I didn't say it's cheaper for the same cache size. But yeah a base tier Redis that will carry a small project tends to be a lot cheaper than the base tier Postgres.
> I didn't say it's cheaper for the same cache size.
So be specific. What exactly did you wanted to say?
> But yeah a base tier Redis that will carry a small project tends to be a lot cheaper than the base tier Postgres.
This is patently false. I mean,some cloud providers offer nosql databases with sub-20ms performance as part of their free tier.
Just go ahead and provide any evidence, any at all,that support the idea that Redis is cheaper than Postgres. Any concrete data will do.
Look at the Heroku pricing. If you don't like Heroku then look at AWS pricing. Specifically for Postgres, not a NoSQL DB (which Redis can be too)
> Yeah, the article was like "I always need a DB anyway" but then sets up an extra cronjob to expire keys, plus more code.
You do not need cron jobs to do cache. Sometimes you don't even need a TTL. All you need is a way to save data in a way that is easy and cheaper to retrieve. I feel these comments just misinterpret what a cache is by confusing it with what some specific implementation does. Perhaps that's why we see expensive and convoluted strategies using Redis and the like when they are absolutely not needed at all.

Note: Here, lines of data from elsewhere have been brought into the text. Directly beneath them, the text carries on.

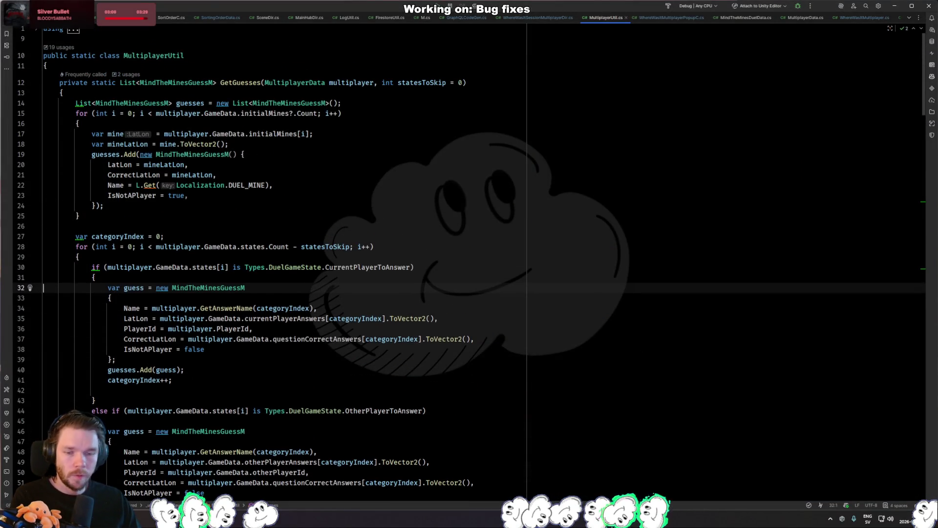
- Inspect ShowEndGamePopup's declaration and insert a blank line above its call in GameOver
{"action": "key", "text": "alt+Tab"}
{"action": "left_click", "coordinate": [561, 483]}
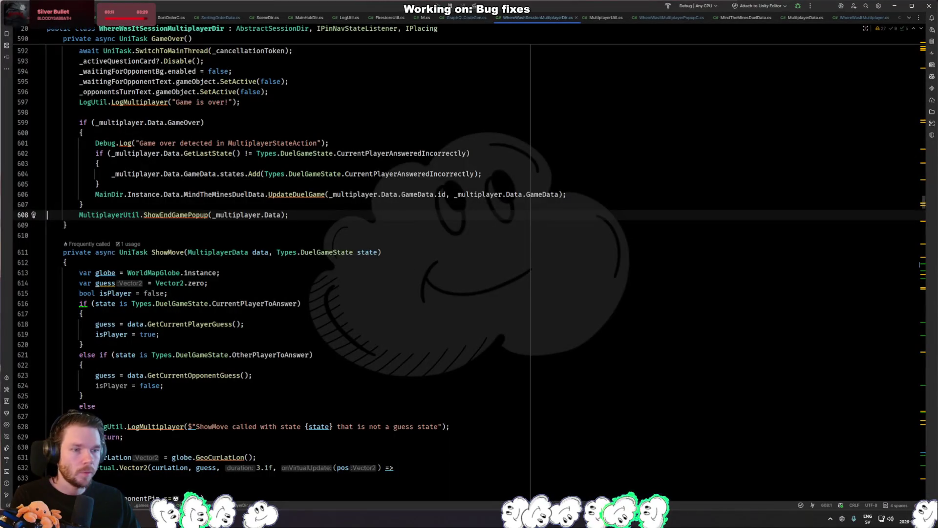
{"action": "scroll", "coordinate": [261, 299], "scroll_direction": "up", "scroll_amount": 3}
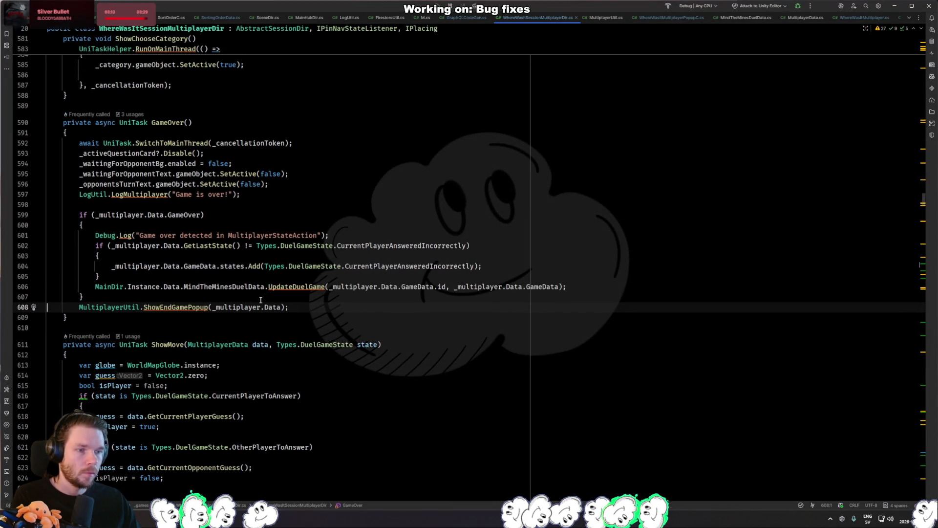
{"action": "left_click", "coordinate": [197, 306], "text": "ctrl"}
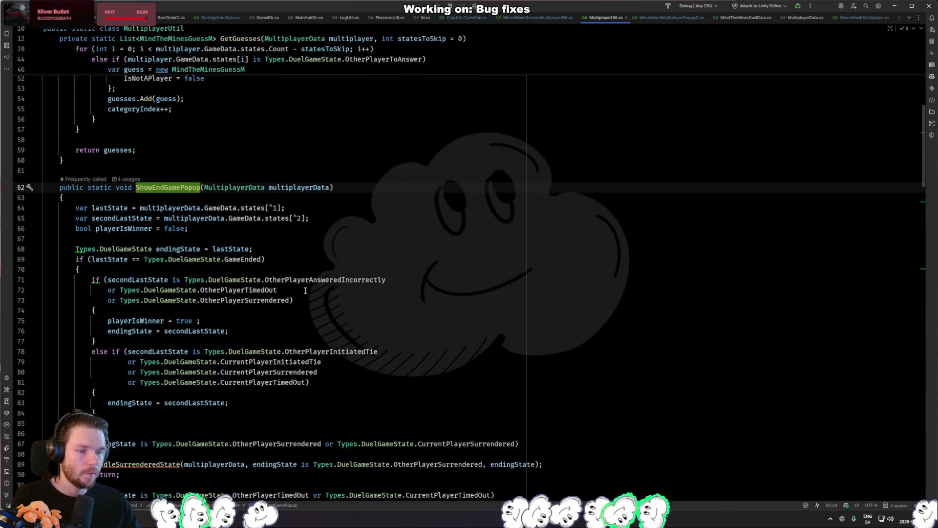
{"action": "key", "text": "ctrl+minus"}
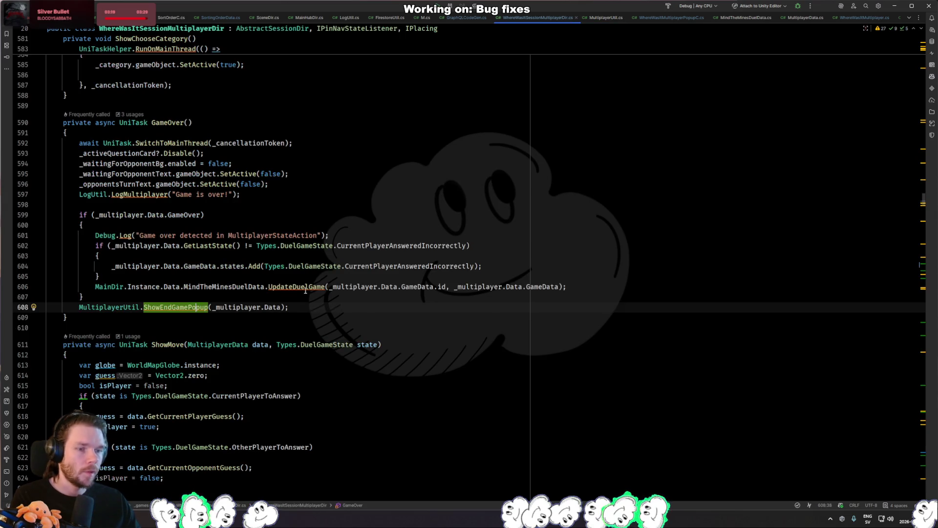
{"action": "key", "text": "ctrl+Return"}
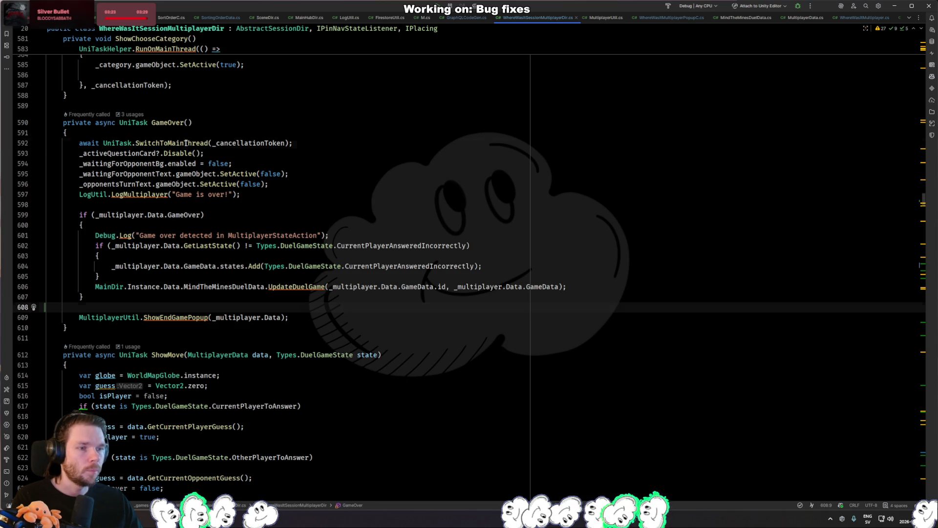
- Follow UpdateDuelGame into SaveDuelGames, then navigate back to GameOver
{"action": "left_click", "coordinate": [186, 143]}
{"action": "left_click", "coordinate": [297, 287]}
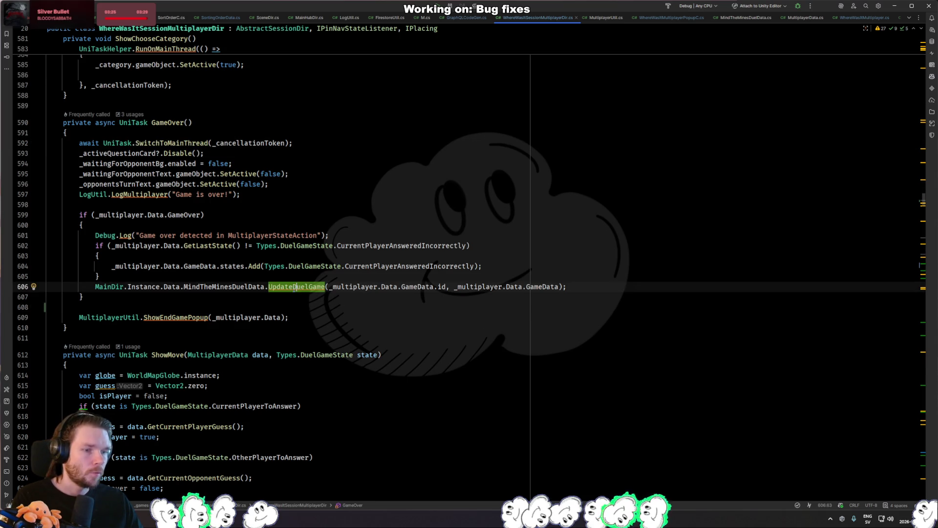
{"action": "left_click", "coordinate": [295, 286], "text": "ctrl"}
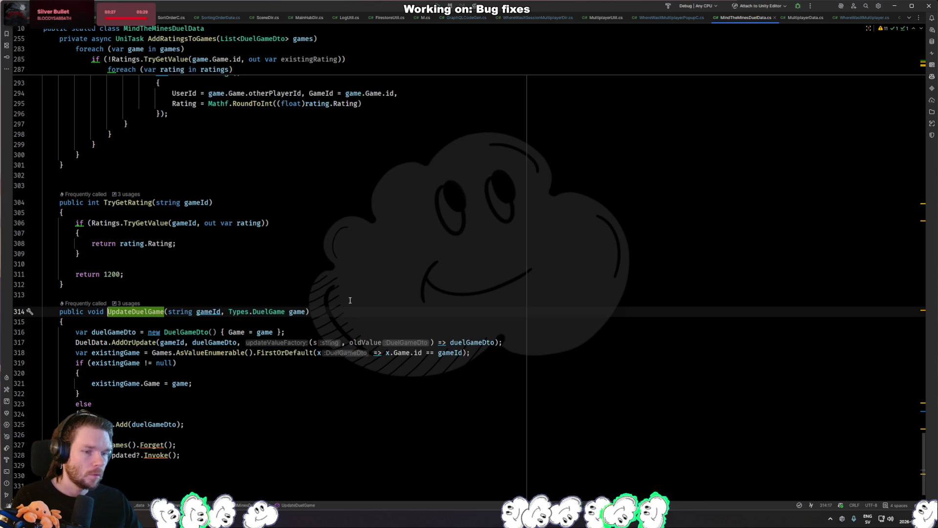
{"action": "left_click", "coordinate": [127, 445], "text": "ctrl"}
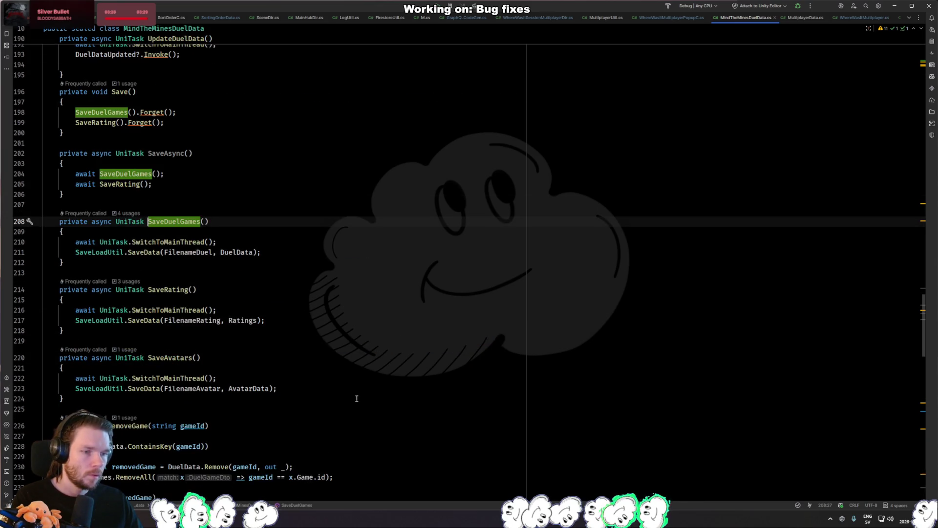
{"action": "key", "text": "ctrl+Tab"}
{"action": "scroll", "coordinate": [356, 398], "scroll_direction": "down", "scroll_amount": 5}
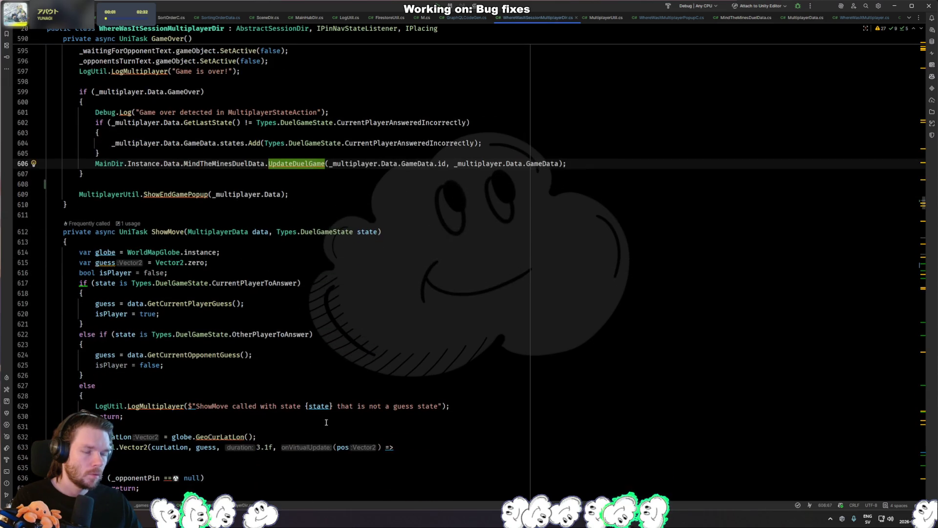
{"action": "key", "text": "ctrl+Tab"}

If we don't use a TTL, aren't we going to have to either accept that our cache will grow without bounds or take an even more sophisticated approach (like tracking access times instead of creation times)? Is there something simpler I'm not seeing?
> If we don't use a TTL, aren't we going to have to either accept that our cache will grow without bounds (...)
Do you have a bound? I mean, with Redis you do, but that's primarily a cost-driven bound.
Nevertheless, I think you're confusing the point of a TTL. TTLs are not used to limit how much data you cache. The whole point of a TTL is to be able to tell whether a cache entry is still fresh or it is stale and must be revalidated. Just because some cache strategies use TTL to determine what entry they should evict, that is just a scenario that takes place when memory is at full capacity.
A TTL doesn't really tell you if it's stale though. It gives you an upper bound on how long it can have been stale. But something becomes stale when the underlying resource is written to, which can happen an hour or an instant after you cache it. You should probably evict it when the write comes in. In my mind, it's for evicting things that aren't in use (to free up memory).
> A TTL doesn't really tell you if it's stale though (...)
Non-sequitur,and imaterial to the discussion.
> You should probably evict it when the write comes in.
No. This is only required if memory is maxed out and there is no more room to cache your entry. Otherwise you are risking cache misses by evicting entries that are still relatively hot.
The cache isn't the only hot thing here. Relax.
> Non-sequitur,and imaterial to the discussion.
You said:
> The whole point of a TTL is to be able to tell whether a cache entry is still fresh or it is stale and must be revalidated.
So I responded to it. I don't really understand why you think that's nonsequiter.
> No.
I'm a bit confused. We're not using TTLs and we're not evicting things when they become invalid. What is your suggestion?
I've tried it this way. You can get away with no TTL if your keys are constrained. Sometimes there are enough keys to be a problem. I'd rather just set up a TTL and not worry about this.
Agreed, simple and widely applicable heuristics are great, and you can think deeply on it when and if it proves to be an issue worthy of such attention.